_COMPLETE THE FOLLOWING:_
1. Can you reproduce, word for word, the part of the blog post about the boy by the river that starts with "He laid on his" and goes on through "until she returns."?
2. Can you take the blog post about the boy by the river further, picking up right after its last line?
*** READING TEXT ***
I was driving through the City with my mom, aunt and Robyn following behind me (sometimes two cars are necessary). While I was driving NPR was playing a repeat of This American Life from Valentines. It's about love, not the lightening strike type of love, but love that has last a long time, long after lightening has struck. I didn't hear the whole thing but I did catch Richard Bausch reading his own short story. It was good. You can find the whole episode here:
349: Valentine's Day 2008
The short story starts around 8:30.

Monday, February 18, 2008

That Night

He laid on his back the remainder of the day with his hands in the grass, rows of soft blades peeking between his fingers. Here I will lay until she returns.

One, Two, Three, Four, Five, Six, Seven, Eight, Nine, Ten. He counted in his head. Repeat. He watched the sun creep across the river. He watched the occasional boat slide silently by. He let the flies land on his arms. Ants crawled through his hair. Sweat slid down his temples. A rock settled into his back, just behind his heart. The sun set. His body ached; he did not move the rock.

The summer night wasn't too cold. He didn't begin to shiver until he saw the reflection of the moon in the water. Above him bats and moths flew through the air, he could see their abrupt dance as they passed in front of the moon. Sometimes two would collide, without a noise, and only one would fly away.

A moth landed on his shoulder. There it sat for an hour, maybe more. He had counted to ten 400 times before the moth spoke.

What are you doing here?

Admiring the river.

It is a nice river. It'll be here tomorrow.

How do you know?

I've been flying over it for millions of years.

And it will be here another million years?

It'll be here long after you're dead.

He sat silent for a minute.

But maybe not?

Anything is possible. I'm only a moth.


The moth spoke again.

There are many rivers.

But look,
he pointed across the water, this one is so wide you can't see the other side.

It is dark.

Even in the day light.

I wouldn't know. Have you seen the other side?

No.

So.

So?

So you don't know much about it.

The boy sat up to peer across the water. The moth flapped its wings a few times, barely taking to the air, and then settled back down on his shoulder.

Have you heard of the Nile? It feeds millions of people.

It is very far away.

Have you heard of the Amazon? It's so long it would take me a year to fly its length.

But is it as beautiful as the Mississippi?

It has its own beauty.

Yet here you are, flying.

It is the way of things. I must go.
*** End of READING TEXT ***
*** PROVIDED MATERIAL ***
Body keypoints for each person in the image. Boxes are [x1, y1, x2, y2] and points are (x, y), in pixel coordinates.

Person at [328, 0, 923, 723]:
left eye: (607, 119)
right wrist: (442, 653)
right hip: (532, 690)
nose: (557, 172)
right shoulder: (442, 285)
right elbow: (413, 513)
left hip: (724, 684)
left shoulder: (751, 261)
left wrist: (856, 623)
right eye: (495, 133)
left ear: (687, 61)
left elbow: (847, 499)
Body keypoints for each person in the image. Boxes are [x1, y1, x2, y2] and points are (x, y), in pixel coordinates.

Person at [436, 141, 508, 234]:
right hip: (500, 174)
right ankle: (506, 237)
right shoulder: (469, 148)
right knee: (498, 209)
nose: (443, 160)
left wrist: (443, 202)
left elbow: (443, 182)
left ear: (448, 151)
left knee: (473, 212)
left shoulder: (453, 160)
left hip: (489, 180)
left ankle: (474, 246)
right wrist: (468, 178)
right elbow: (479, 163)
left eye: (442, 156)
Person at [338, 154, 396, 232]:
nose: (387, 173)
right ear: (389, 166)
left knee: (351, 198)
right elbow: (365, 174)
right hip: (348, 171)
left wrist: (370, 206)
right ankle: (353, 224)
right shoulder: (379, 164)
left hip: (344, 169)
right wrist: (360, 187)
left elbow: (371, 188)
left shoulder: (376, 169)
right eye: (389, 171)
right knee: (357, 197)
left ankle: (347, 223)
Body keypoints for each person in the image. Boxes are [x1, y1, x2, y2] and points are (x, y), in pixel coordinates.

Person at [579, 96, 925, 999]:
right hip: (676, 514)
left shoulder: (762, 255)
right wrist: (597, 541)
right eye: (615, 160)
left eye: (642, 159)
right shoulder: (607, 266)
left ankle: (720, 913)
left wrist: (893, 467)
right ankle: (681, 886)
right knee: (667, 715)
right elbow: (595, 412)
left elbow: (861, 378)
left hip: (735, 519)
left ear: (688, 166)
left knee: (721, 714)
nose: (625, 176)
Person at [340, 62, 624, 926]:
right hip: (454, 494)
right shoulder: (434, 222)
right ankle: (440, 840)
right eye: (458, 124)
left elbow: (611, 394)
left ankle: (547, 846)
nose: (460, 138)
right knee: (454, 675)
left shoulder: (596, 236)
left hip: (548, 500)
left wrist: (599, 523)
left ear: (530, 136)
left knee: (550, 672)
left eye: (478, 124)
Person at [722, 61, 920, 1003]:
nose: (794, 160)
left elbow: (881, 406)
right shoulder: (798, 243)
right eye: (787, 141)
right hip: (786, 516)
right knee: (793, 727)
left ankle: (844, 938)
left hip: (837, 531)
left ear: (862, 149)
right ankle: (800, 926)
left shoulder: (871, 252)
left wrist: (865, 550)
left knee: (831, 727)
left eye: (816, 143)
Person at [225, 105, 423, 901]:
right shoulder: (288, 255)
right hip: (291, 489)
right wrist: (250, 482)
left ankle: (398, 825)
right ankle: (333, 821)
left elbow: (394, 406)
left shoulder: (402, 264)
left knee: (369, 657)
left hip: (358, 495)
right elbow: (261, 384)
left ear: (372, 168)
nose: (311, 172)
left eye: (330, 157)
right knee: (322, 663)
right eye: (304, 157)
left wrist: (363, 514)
*** End of PROVIDED MATERIAL ***
*** PROVIDED MATERIAL ***
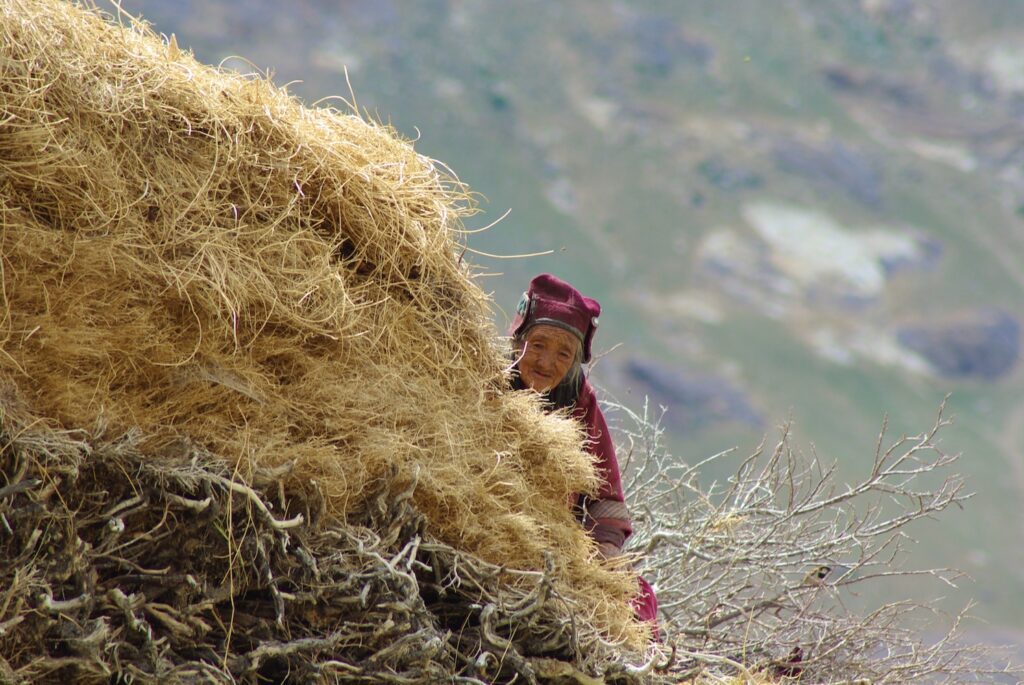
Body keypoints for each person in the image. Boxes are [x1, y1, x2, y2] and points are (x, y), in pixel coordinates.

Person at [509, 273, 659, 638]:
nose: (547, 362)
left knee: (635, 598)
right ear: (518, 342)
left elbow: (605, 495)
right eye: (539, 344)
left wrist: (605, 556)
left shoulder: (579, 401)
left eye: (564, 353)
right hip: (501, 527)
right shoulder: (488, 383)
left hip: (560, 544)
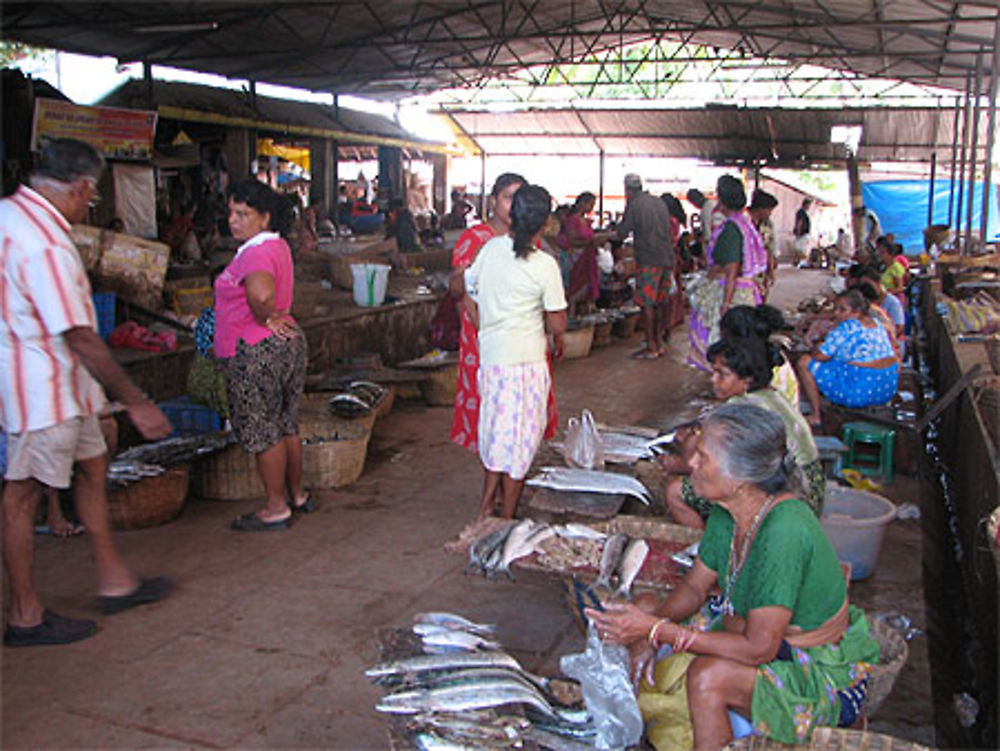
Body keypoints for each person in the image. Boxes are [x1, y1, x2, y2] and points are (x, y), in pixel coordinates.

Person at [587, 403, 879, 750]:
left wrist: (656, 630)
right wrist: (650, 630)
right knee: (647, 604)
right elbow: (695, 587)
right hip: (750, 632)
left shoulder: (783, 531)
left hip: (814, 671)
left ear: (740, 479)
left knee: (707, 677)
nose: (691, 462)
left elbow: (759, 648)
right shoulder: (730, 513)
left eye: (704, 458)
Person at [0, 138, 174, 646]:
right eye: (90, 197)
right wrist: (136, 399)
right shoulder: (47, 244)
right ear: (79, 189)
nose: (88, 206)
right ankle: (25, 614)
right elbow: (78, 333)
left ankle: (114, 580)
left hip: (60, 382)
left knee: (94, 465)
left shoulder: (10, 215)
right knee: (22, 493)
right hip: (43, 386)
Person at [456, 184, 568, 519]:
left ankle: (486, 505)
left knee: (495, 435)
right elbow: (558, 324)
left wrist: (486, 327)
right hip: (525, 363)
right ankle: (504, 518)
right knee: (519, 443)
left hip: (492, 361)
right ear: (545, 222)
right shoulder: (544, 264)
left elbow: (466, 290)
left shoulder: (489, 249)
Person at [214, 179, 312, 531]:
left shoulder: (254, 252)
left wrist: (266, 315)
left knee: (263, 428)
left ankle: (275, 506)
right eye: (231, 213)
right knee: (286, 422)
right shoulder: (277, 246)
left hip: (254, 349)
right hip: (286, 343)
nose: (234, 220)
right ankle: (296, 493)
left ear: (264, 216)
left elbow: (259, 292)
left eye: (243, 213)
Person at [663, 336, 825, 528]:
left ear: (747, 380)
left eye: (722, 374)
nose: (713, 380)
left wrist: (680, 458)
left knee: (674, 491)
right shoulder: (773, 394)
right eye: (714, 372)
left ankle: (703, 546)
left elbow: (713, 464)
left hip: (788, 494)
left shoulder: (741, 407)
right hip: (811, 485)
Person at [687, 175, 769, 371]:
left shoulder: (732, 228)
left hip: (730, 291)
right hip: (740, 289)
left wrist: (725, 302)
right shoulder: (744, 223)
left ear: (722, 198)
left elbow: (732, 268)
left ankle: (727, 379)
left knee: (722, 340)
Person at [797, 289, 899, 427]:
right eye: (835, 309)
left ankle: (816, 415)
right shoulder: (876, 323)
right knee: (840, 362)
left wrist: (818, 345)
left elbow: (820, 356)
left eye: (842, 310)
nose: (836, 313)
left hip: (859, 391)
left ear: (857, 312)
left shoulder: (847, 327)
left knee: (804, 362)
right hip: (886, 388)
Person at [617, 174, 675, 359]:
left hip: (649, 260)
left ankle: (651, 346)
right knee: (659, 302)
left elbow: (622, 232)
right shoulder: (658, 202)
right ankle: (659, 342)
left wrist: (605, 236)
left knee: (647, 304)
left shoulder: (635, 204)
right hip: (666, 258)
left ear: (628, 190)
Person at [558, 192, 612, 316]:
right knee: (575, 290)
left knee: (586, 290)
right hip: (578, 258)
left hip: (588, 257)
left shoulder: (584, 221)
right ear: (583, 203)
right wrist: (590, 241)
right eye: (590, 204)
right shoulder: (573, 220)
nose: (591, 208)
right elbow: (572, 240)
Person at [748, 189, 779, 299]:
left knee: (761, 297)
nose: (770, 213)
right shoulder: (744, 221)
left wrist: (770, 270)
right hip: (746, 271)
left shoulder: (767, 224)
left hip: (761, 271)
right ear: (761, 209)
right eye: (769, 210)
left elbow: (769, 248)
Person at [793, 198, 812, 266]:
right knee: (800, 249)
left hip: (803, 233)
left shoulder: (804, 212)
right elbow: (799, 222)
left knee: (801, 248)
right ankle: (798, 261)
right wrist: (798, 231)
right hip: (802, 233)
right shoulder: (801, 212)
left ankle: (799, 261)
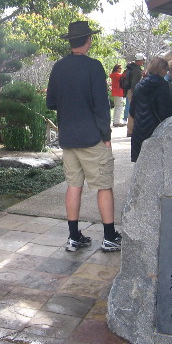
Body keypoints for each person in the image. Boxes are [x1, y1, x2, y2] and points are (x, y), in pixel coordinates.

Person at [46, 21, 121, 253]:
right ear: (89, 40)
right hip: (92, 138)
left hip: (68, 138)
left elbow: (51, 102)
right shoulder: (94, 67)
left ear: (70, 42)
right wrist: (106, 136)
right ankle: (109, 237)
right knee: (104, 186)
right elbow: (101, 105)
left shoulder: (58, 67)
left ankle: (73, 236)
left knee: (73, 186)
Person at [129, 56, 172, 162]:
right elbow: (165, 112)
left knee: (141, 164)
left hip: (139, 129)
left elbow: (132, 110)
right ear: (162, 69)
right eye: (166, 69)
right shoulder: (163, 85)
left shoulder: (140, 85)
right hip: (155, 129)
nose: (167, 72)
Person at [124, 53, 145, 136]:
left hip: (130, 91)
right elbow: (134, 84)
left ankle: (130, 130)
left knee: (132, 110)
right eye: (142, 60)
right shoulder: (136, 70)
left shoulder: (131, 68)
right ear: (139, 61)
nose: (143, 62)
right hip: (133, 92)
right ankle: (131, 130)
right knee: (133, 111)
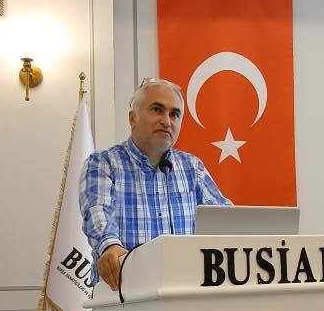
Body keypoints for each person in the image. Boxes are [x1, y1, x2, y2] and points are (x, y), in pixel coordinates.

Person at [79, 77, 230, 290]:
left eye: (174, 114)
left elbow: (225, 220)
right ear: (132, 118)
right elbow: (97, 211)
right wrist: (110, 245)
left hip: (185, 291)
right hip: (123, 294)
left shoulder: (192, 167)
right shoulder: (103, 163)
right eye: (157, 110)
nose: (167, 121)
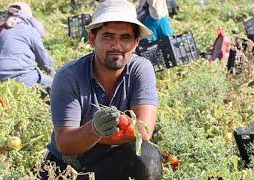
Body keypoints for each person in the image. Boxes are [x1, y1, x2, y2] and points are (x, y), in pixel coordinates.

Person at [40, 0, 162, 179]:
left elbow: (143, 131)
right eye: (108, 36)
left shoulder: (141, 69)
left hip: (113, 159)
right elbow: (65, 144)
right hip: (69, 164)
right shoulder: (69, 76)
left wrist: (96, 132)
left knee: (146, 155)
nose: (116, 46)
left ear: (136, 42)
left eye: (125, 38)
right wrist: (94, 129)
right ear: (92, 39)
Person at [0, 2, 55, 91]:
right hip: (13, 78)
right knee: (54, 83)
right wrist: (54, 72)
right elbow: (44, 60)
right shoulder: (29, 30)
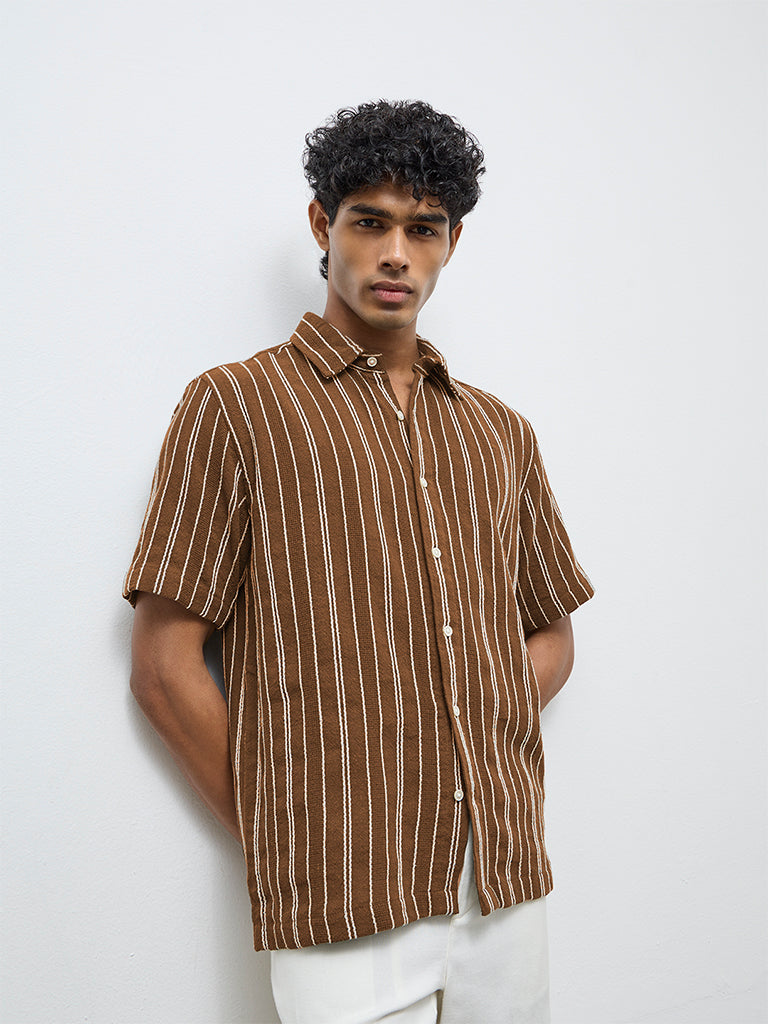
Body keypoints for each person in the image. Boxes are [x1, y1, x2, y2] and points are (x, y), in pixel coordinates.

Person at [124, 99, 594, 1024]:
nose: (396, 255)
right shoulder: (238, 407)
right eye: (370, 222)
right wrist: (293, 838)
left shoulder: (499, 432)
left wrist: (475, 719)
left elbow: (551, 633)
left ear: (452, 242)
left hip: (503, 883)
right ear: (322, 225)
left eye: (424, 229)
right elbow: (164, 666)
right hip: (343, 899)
*** End of PROVIDED MATERIAL ***
_RESPONSES FOR EACH TASK:_
1.
He laid on his back the remainder of the day with his hands in the grass, rows of soft blades peeking between his fingers. Here I will lay until she returns.

2.
The moth flew off. He watched it disappear into the night. He moved a hand through the compressed grass where he had been laying all day and found the rock. He stood, moving the rock between his fingers.

One, Two, Three, Four, Five, Six, Seven, Eight, Nine, Ten
. He threw the rock at a soft angle and listened to it skip across the water before it sunk to the sightless bottom.

Later that year he boarded a plane to Brazil--he had to see the Amazon.

Thursday, February 14, 2008

Happy Valentines Day

That's all.

Also I added links to the rest of my family off to the right. Now it feels a little more like home around here.

Wednesday, February 13, 2008

The Next Morning

He paused at his front door. The air was humid, the katydids were already awake, singing their song. He stepped off the porch and walked through the morning sun back to the river.

There he sat the rest of the day awaiting her return.

She never came.

Tuesday, February 12, 2008

Mississippi

We ran so fast the soles of our shoes flew apart, one small little piece at a time. Before our eyes and hearts we saw stars and planets and diamonds and doves and sunlight and dolphins and fireworks and mermaids and snowflakes and acres of peach trees and bolts of lightening and mountain-tops and we heard waves crashing, kids laughing, dogs barking, life moving--it sounds like this ffffffffft, can you hear it?--and then it all fell down around us. BOOOOOOOOOOOOOOOOM. "What happened?" "What happened," they screamed (with tears in their eyes).

He smiled. "Do you believe everything they told you, all the stories?"

She smiled too, "Yes, even the bad ones."

Our eyes still hurt from looking at the lightening and stars.

We sat on the east bank of the Mississippi. The sun lazily crept behind the tree tops. Its light filtered through the leaves and branches, barely touching her face, as if hesitating, worried it might not be worthy. What remained, the light that didn't stick to her skin, I herded in to small pools with my eyelashes. If I squinted just right the rest of the world turned into star-bursts, with her in the middle.

"You stare a lot; didn't your mama teach you any manners?"

"No."

With her in the middle... The Mississippi was grand. The sun was radiant. The wind was perfect.

Our shoes were useless after running so far so fast. "Let's swim." (It doesn't matter who suggested it, but it was her.)

She dove into the water and it parted as for a queen. This is her river; it had meandered through North America for millennia waiting for this moment, for her to jump into it, to wrap its cool waters around her shoulders, to wet her hair and create swirling currents and eddies around her body. It could dry up now, having fulfilled its purpose.

I would never be able to match her graceful entrance into the water. I climbed a tree and jumped off of it like a fool; it was better this way, better than trying to mimic her beauty, or trying to claim the river as my own.

A flock of sparrows flew over head as she swam close. Finally. She placed her lips to his and she knew she'd found love. Finally.

What a river. We renamed the river Love. We planted our flag in it. Claimed it as our own (but really I knew, in my heart, it was only hers). And I made a speech, floating on my back: Here Love will always flow. Here Beauty will always grow. Here God will always know. She spat a fountain of water on my belly and said, "Amen."

And then she swam back to the shore, put her wet feet into her broken shoes and ran away from the river. I never saw her again, except in dreams and songs and novels.

Monday, February 11, 2008

And It Will End

The story will be wrapped up in here somewhere.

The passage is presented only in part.